A partir desta observação comecei a reparar que a história dos retratos não é mais senão uma imensa sucessão de sorrisos enigmáticos que, na realidade, escondem bocas defeituosas, e que os leques foram inventados mais para esconder as carências dentárias que para lutar contra o calor.
Referência incontornável, a Gioconda, garbosa donzela, pode ser considerada uma obra minimalista. No fundo, uma paisagem imaginária do norte da Itália cortada pelas curvas de um caminho e de uma ponte sem qualquer sinal de vida.
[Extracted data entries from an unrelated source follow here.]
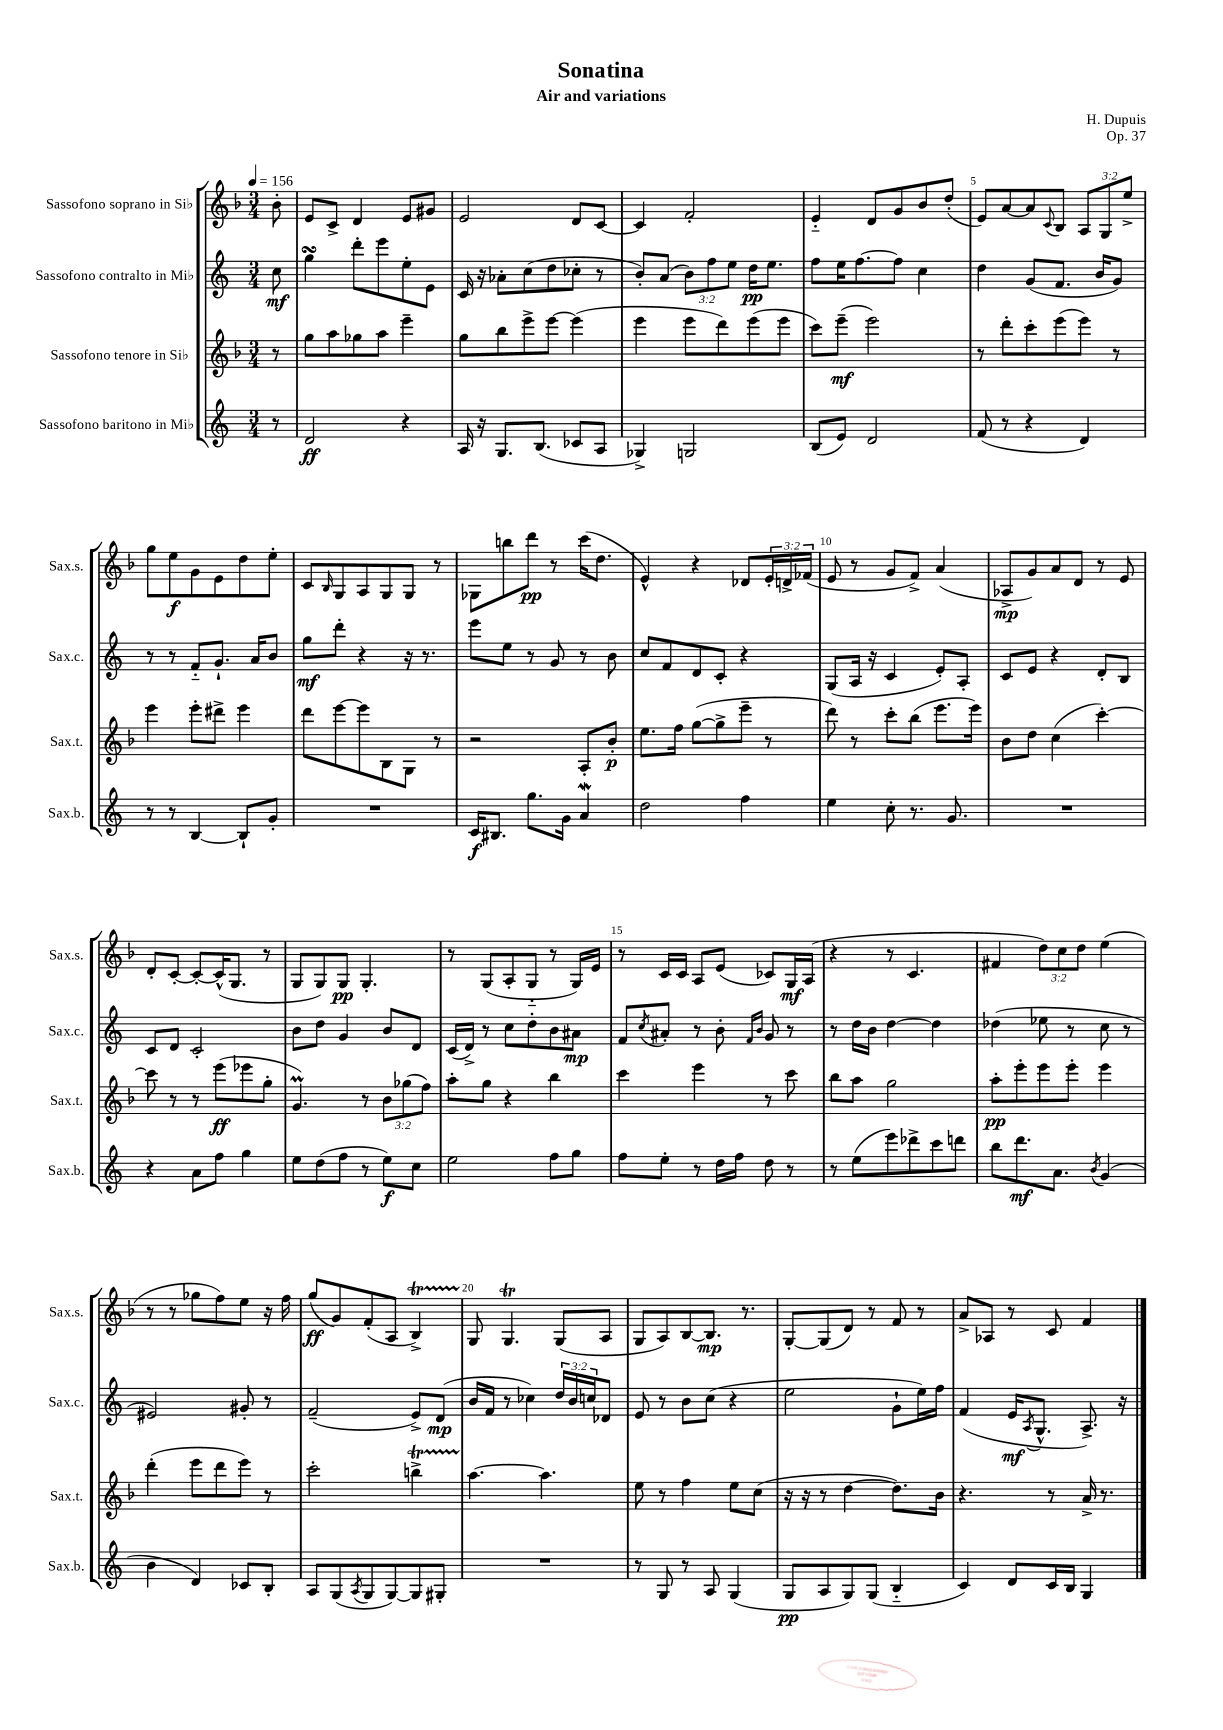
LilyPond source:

\header { title = "Sonatina" composer = "H. Dupuis" subtitle = "Air and variations" opus = "Op. 37" }
<<
\new StaffGroup <<
\new Staff = "s0" \with { instrumentName = "Sassofono soprano in Sib" shortInstrumentName = "Sax.s." } {
    \clef treble \key f \major \numericTimeSignature \time 3/4 \override Staff.TupletNumber.text = #tuplet-number::calc-fraction-text \partial 8 \tempo 4 = 156
    bes'8-. |
    e'8 c'8-> d'4 e'8 gis'8 |
    e'2 d'8 c'8~ |
    c'4 f'2-. |
    e'4-_ d'8 g'8 bes'8 d''8-.( |
    e'8) a'8~ a'8 \appoggiatura { c'8 } bes8 \tuplet 3/2 { a8 g8 e''8-> } |
    g''8 e''8\f g'8 e'8 d''8 e''8-. |
    c'8 \grace { bes16 } g8 a8 g8 g8 r8 |
    ges8 b''8 d'''8\pp r8 c'''16( d''8. |
    e'4-^) r4 des'8 \tuplet 3/2 { e'16-. d'16-> fes'16( } |
    e'8 r8 g'8 f'8->) a'4( |
    aes8->\mp g'8) a'8 d'8 r8 e'8 |
    d'8-. c'8~-. c'8~-. c'16-^( g8. r8 |
    g8 g8) g8\pp g4.-. |
    r8 g8( a8-. g8-_ r8 g16) e'16 |
    r8 c'16 c'16 a8 e'8( ces'8) g16\mf a16( |
    r4 r8 c'4. |
    fis'4 \tuplet 3/2 { d''8) c''8 d''8 } e''4( |
    r8 r8 ges''8 f''8) e''8 r16 f''16 |
    g''8\ff( g'8) f'8-.( a8 bes4->\startTrillSpan) |
    g8\stopTrillSpan g4.\trill g8( a8 |
    g8 a8) bes8~ bes8.\mp r8. |
    g8~-. g8( d'8) r8 f'8 r8 |
    a'8-> aes8 r8 c'8 f'4 \bar "|." |
}
\new Staff = "s1" \with { instrumentName = "Sassofono contralto in Mib" shortInstrumentName = "Sax.c." } {
    \clef treble \key c \major \numericTimeSignature \time 3/4 \override Staff.TupletNumber.text = #tuplet-number::calc-fraction-text \partial 8
    c''8\mf |
    g''4\turn d'''8-. e'''8 e''8-. e'8 |
    c'16 r16 aes'8-. c''8( d''8 ces''8-. r8 |
    b'8-.) a'8( \tuplet 3/2 { b'8) f''8 e''8 } d''16\pp e''8. |
    f''8 e''16 f''8.~ f''8 c''4 |
    d''4 g'8( f'8. b'16 g'8) |
    r8 r8 f'8-_ g'8.-! a'16 b'8 |
    g''8\mf d'''8-. r4 r16 r8. |
    e'''8 e''8 r8 g'8 r8 b'8 |
    c''8 f'8 d'8 c'8-. r4 |
    g8( a16 r16 c'4 e'8-.) a8-. |
    c'8 e'8 r4 d'8-. b8 |
    c'8 d'8 c'2-. |
    b'8 d''8 g'4 b'8 d'8 |
    c'16( d'16->) r8 c''8 d''8-. b'8 ais'8\mp |
    f'8 \acciaccatura { c''8 } ais'8-. r8 b'8-. \grace { f'16 b'16 } g'8 r8 |
    r8 d''16 b'16 d''4~ d''4 |
    des''4( ees''8 r8 c''8 r8 |
    eis'2) gis'8-. r8 |
    f'2--( e'8->) d'8\mp( |
    b'16 f'16 r8 ces''4) \tuplet 3/2 { d''16 b'16 c''16 } des'8 |
    e'8 r8 b'8 c''8( r4 |
    e''2 g'8-! e''16) f''16 |
    f'4( e'16\mf \acciaccatura { a8 } g8.-^ a8.->) r16 \bar "|." |
}
\new Staff = "s2" \with { instrumentName = "Sassofono tenore in Sib" shortInstrumentName = "Sax.t." } {
    \clef treble \key f \major \numericTimeSignature \time 3/4 \override Staff.TupletNumber.text = #tuplet-number::calc-fraction-text \partial 8
    r8 |
    g''8 a''8 ges''8 a''8 e'''4-- |
    g''8 bes''8 e'''8-> e'''8~ e'''4( |
    e'''4 e'''8 d'''8) e'''8( e'''8 |
    c'''8) e'''8--\mf( e'''2) |
    r8 d'''8-. c'''8-. e'''8( e'''8) r8 |
    e'''4 e'''8-. dis'''8-> e'''4 |
    d'''8 e'''8~ e'''8 bes8 g8 r8 |
    r2 a8-. bes'8-.\p |
    e''8. f''16 g''8~( g''8-> e'''8-- r8 |
    d'''8) r8 c'''8-. bes''8( e'''8. e'''16) |
    bes'8 d''8 c''4( c'''4~-.) |
    c'''8 r8 r8 e'''8\ff( ees'''8 g''8-. |
    g'4.\prall) r8 \tuplet 3/2 { bes'8 ges''8( f''8) } |
    a''8-. g''8 r4 bes''4 |
    c'''4 e'''4 r8 c'''8 |
    bes''8 a''8 g''2 |
    a''8-.\pp e'''8-. e'''8 e'''8-. e'''4 |
    d'''4-.( e'''8 d'''8 e'''8) r8 |
    c'''2-. b''4->\startTrillSpan |
    a''4.~\stopTrillSpan a''4. |
    e''8 r8 f''4 e''8 c''8( |
    r16 r16 r8 d''4~ d''8.) bes'16 |
    r4. r8 a'16-> r8. \bar "|." |
}
\new Staff = "s3" \with { instrumentName = "Sassofono baritono in Mib" shortInstrumentName = "Sax.b." } {
    \clef treble \key c \major \numericTimeSignature \time 3/4 \partial 8
    r8 |
    d'2\ff r4 |
    a16 r16 g8. b8.( ces'8 a8 |
    ges4->) g2 |
    b8( e'8) d'2 |
    f'8( r8 r4 d'4) |
    r8 r8 b4~ b8-! g'8-. |
    R2. |
    c'16\f bis8. g''8. g'16 a'4\mordent |
    d''2 f''4 |
    e''4 c''8-. r8. g'8. |
    R2. |
    r4 a'8 f''8 g''4 |
    e''8 d''8( f''8 r8 e''8\f) c''8 |
    e''2 f''8 g''8 |
    f''8 e''8-. r8 d''16 f''16 d''8 r8 |
    r8 e''8( e'''8) des'''8-> c'''8 d'''8 |
    b''8 d'''8.\mf a'8. \acciaccatura { b'8 } g'4( |
    b'4 d'4) ces'8 b8-. |
    a8 g8( \acciaccatura { a8 } g8 g8~) g8 gis8-. |
    R2. |
    r8 g8 r8 a8 g4( |
    g8\pp a8 g8) g8( b4-_ |
    c'4) d'8 c'16 b16 g4 \bar "|." |
}
>>
>>
\layout { \context { \Score \override BarNumber.break-visibility = ##(#f #t #t) barNumberVisibility = #(every-nth-bar-number-visible 5) } }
O modelo, idade indefinida, uns vinte e poucos anos talvez, não tem nenhuma joia, a roupa é simples e a pose natural. Por que este misterioso sorriso? É provável que, como a imensa maioria do povo, alguns de seus dentes já estivessem estragados. Salvador Dalí pinta Gala, esposa e musa, de boca fechada. As mulatas de Di Cavalcanti tão pouco ousam rir e até falta a boca em vários moleques, garotões e adolescentes de Portinari.
Ao longo da história, os relatos escritos detalhando personagens famosos não raramente descrevem desastres bocais. O magnífico, soberbo Rei-Sol francês, Luiz XIV, tinha um hálito terrível e todos os dentes estragados. O genial autor da Comédia Humana, Honoré de Balzac (o aristocrático “de” sendo pura fantasia) era simplesmente repulsivo quando abria a boca. O que não o impediu de conquistar mulheres belas, ricas e de alta linhagem, provando que problemas dentários eram corriqueiros.
Meu bisavô era dentista em Paris no fim do século XIX. Pelo que se sabe na família, era um professional de excelente reputação e muito bom nível de vida. Prova o consultório no recém-aberto Boulevard des Capucines. Como ser mais que um simples tiradentes numa época que desconhecia a penicilina, os anestésicos e a eletricidade mal servia para iluminar as principais vias da capital? Mas se a foto evolui, todos continuam sem mostrar os dentes. Com a conquista da lua novos materiais serão encontrados e usados para cáries e implantes. Finalmente a pintura, a fotografia e a odontologia resolveram caminhar juntos permitindo, num alegre pas-de-trois, o Andy Warhol retratar a esplêndida risada de Marilyn Monroe.
Os retratados podem finalmente rir à vontade. Alívio!